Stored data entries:
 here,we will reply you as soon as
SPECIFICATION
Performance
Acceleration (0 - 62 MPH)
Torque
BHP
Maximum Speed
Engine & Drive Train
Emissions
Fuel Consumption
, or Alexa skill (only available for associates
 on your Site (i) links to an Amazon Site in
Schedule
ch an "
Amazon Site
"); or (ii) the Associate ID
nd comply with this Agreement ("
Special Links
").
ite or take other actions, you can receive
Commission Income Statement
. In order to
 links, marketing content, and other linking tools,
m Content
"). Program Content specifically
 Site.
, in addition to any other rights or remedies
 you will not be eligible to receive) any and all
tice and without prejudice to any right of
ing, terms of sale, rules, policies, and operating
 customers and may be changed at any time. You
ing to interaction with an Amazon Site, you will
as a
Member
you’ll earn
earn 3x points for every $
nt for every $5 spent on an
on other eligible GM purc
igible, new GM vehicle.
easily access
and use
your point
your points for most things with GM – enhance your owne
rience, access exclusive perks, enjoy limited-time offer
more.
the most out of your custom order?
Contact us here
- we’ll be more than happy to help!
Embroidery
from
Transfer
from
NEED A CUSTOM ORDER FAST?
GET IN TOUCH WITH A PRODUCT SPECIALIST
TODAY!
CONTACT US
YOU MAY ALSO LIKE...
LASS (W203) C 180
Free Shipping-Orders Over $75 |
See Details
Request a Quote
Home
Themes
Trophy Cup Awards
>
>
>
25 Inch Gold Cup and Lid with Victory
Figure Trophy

...

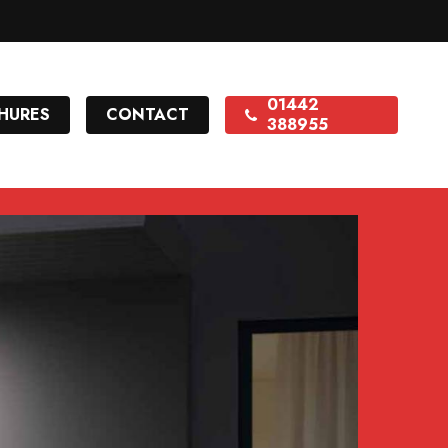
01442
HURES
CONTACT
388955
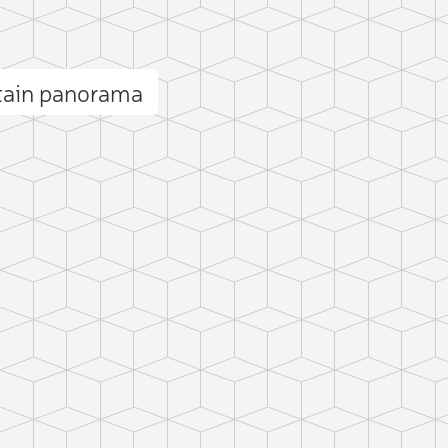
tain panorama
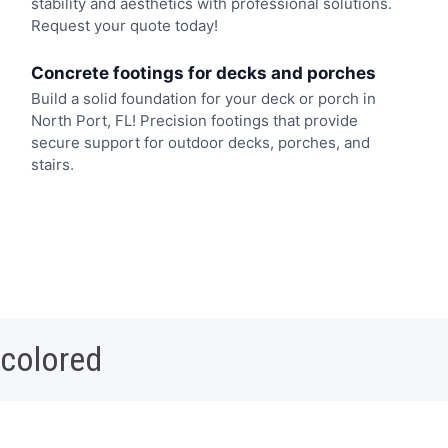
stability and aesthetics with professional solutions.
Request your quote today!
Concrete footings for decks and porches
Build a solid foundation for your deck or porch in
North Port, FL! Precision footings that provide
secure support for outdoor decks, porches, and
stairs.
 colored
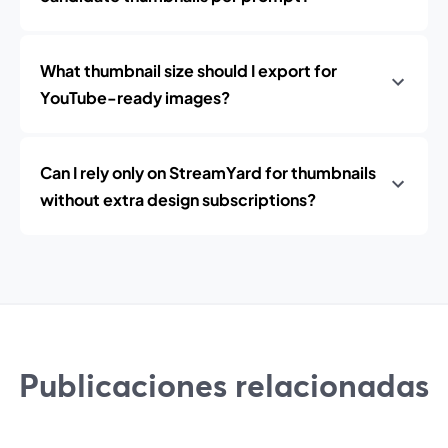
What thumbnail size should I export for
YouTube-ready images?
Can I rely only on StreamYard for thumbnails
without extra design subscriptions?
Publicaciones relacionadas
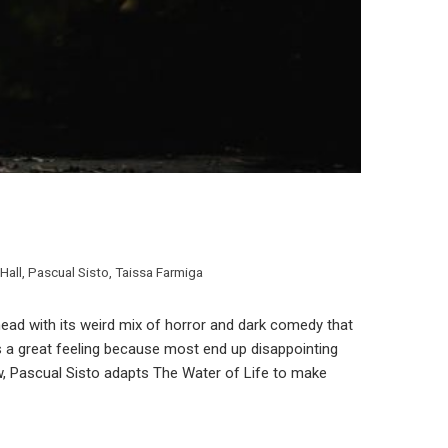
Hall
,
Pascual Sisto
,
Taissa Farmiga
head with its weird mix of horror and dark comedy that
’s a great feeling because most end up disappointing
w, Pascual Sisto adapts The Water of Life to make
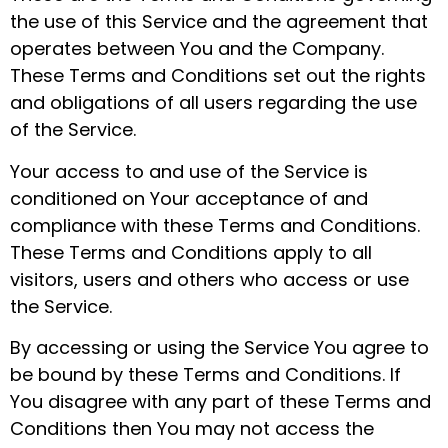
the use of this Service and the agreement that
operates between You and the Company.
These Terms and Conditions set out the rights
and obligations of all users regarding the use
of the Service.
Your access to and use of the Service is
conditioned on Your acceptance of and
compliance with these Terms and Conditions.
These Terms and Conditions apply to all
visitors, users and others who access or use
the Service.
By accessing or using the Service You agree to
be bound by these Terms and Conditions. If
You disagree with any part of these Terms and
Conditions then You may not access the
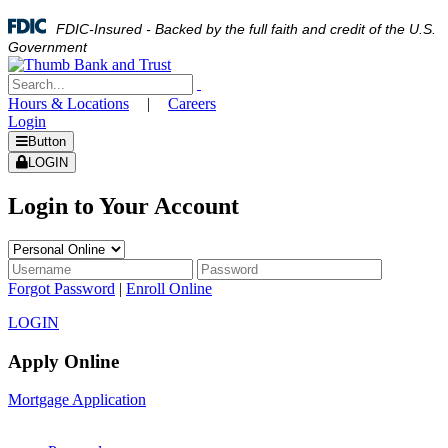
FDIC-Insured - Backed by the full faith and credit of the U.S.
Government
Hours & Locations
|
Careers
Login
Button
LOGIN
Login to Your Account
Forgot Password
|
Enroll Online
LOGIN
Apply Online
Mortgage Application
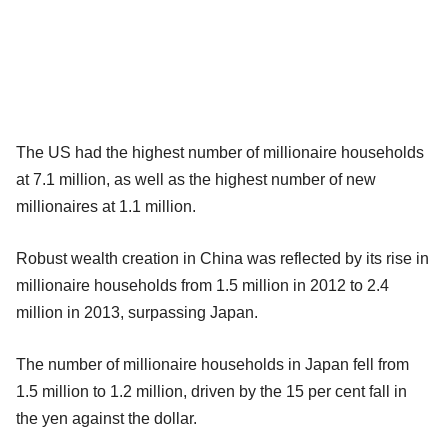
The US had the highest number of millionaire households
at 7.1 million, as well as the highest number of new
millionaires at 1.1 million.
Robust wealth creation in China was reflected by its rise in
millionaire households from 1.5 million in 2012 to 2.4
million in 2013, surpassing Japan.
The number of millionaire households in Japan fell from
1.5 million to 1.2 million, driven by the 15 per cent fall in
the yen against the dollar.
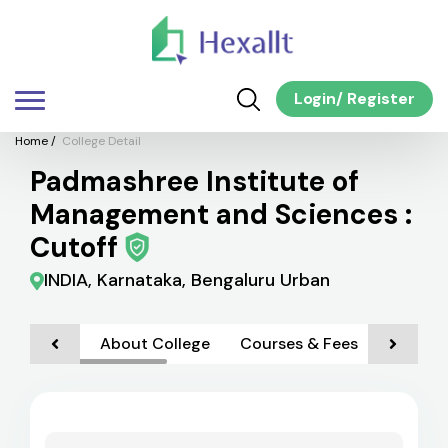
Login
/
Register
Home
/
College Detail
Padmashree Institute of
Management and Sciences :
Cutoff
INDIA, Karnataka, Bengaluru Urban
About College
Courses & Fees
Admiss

◆ Goal of the exercise ◆
Restate word for word the lines of the data above that begin at the line with "YouTube-ready images?" and end at the line with "operates between You and the Company.", keeping both ends and dropping every picture.

◆ Exercise result ◆
YouTube-ready images?
Can I rely only on StreamYard for thumbnails
without extra design subscriptions?
Publicaciones relacionadas
Hall
,
Pascual Sisto
,
Taissa Farmiga
head with its weird mix of horror and dark comedy that
’s a great feeling because most end up disappointing
w, Pascual Sisto adapts The Water of Life to make
the use of this Service and the agreement that
operates between You and the Company.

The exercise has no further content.